1. Ray Bradbury, Something Wicked This Way Comes: A dark carnival comes to a fictionalized Waukegan in a timeless October, bringing nightmares. It is a story about childhood and growing up, fathers and sons, friendship, and the good and evil in every one of us.

2. William Faulkner, Absalom, Absalom!: Unimaginably rich and mythic, a magnum opus about the South, chronicling Thomas Sutpen’s obsessive but doomed struggle to found–“tore violently a plantation”–an aristocratic dynasty in Mississippi before, during and after the Civil War, and about the destruction brought down on his bloodline and the land they inhabit as judgment that ripples through place and generations as a result. In the end, it is relentlessly a book about the dark places we should not go but that we ultimately cannot resist.

3. C. S. Lewis, Till We Have Faces: Lewis’s re-telling of the myth of Cupid and Psyche is the most true book about God that I have ever read. It is the story of an ugly queen whose beautiful sister is taken from her by a god, and who unintentionally enacts her revenge on everyone around her by taking just as ruthlessly, until at last she is finally forced to come to terms with the true nature of herself and the Divine.

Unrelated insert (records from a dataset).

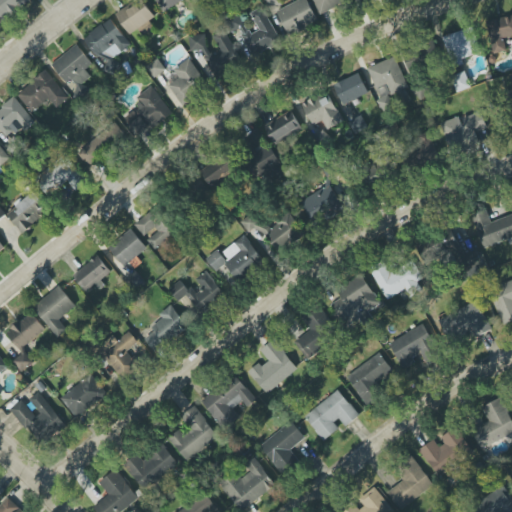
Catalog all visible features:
building: (273, 3)
building: (167, 4)
building: (327, 4)
building: (10, 7)
building: (296, 16)
building: (136, 17)
building: (256, 31)
building: (499, 32)
road: (43, 35)
building: (107, 41)
building: (464, 44)
building: (213, 52)
building: (418, 60)
building: (73, 65)
building: (156, 68)
building: (511, 77)
building: (187, 81)
building: (387, 81)
building: (460, 82)
building: (350, 88)
building: (42, 92)
building: (510, 104)
building: (322, 111)
building: (147, 112)
building: (13, 118)
building: (283, 127)
building: (463, 129)
road: (210, 131)
building: (102, 144)
building: (423, 153)
building: (3, 156)
building: (261, 158)
building: (218, 170)
building: (377, 170)
building: (60, 179)
building: (322, 200)
building: (28, 212)
building: (2, 213)
building: (157, 226)
building: (493, 228)
building: (274, 229)
building: (1, 247)
building: (128, 249)
building: (432, 250)
building: (236, 257)
building: (93, 274)
building: (396, 279)
building: (198, 292)
building: (355, 299)
building: (503, 300)
road: (270, 306)
building: (55, 310)
building: (465, 321)
building: (166, 328)
building: (25, 331)
building: (317, 333)
building: (413, 346)
building: (121, 354)
building: (23, 361)
building: (2, 366)
building: (273, 367)
building: (370, 379)
building: (83, 395)
building: (228, 402)
building: (331, 415)
building: (39, 418)
building: (494, 424)
road: (398, 428)
building: (193, 435)
building: (283, 447)
building: (446, 451)
building: (151, 466)
road: (40, 473)
building: (410, 483)
building: (247, 485)
building: (116, 494)
building: (495, 501)
building: (372, 503)
building: (201, 505)
building: (8, 506)
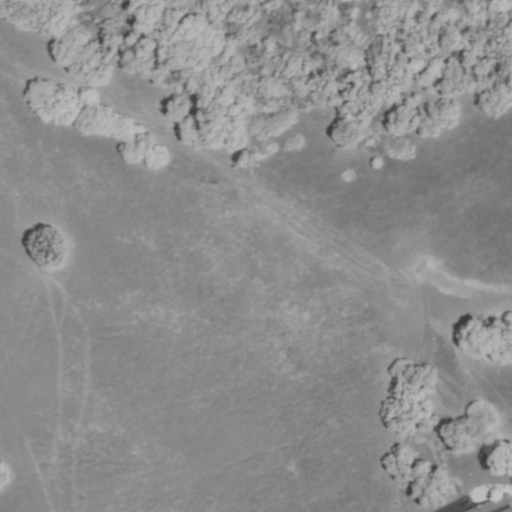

4. Larry McMurtry, Lonesome Dove: An epic, episodic novel about a pair of grizzled ex-Texas Rangers and the men and boys they lead on a cattle drive from Texas to Montana, for no reason at all, more or less, other than to be the first to be there. It is a powerful and poignant story about manhood, friendship, obligation, women, cattle and death. Uva uvam vivendo varia fit.

5. Jack Schaefer, Shane: A short but intense novel from a young boy’s perspective about a dark gunfighter who drifts into a Wyoming range war between farmers and an unscrupulous cattle baron. Shane is a cracking, fast-paced novel about courage, love, commitment, manhood and true strength.

6. T. H. White, The Once And Future King: A lush and quirky but immensely powerful retelling of the entire Arthurian legend. In a sense, there is nothing that this book is not about. If I had to give a boy only one book to live their life after, it would not be the Bible. It would be this book.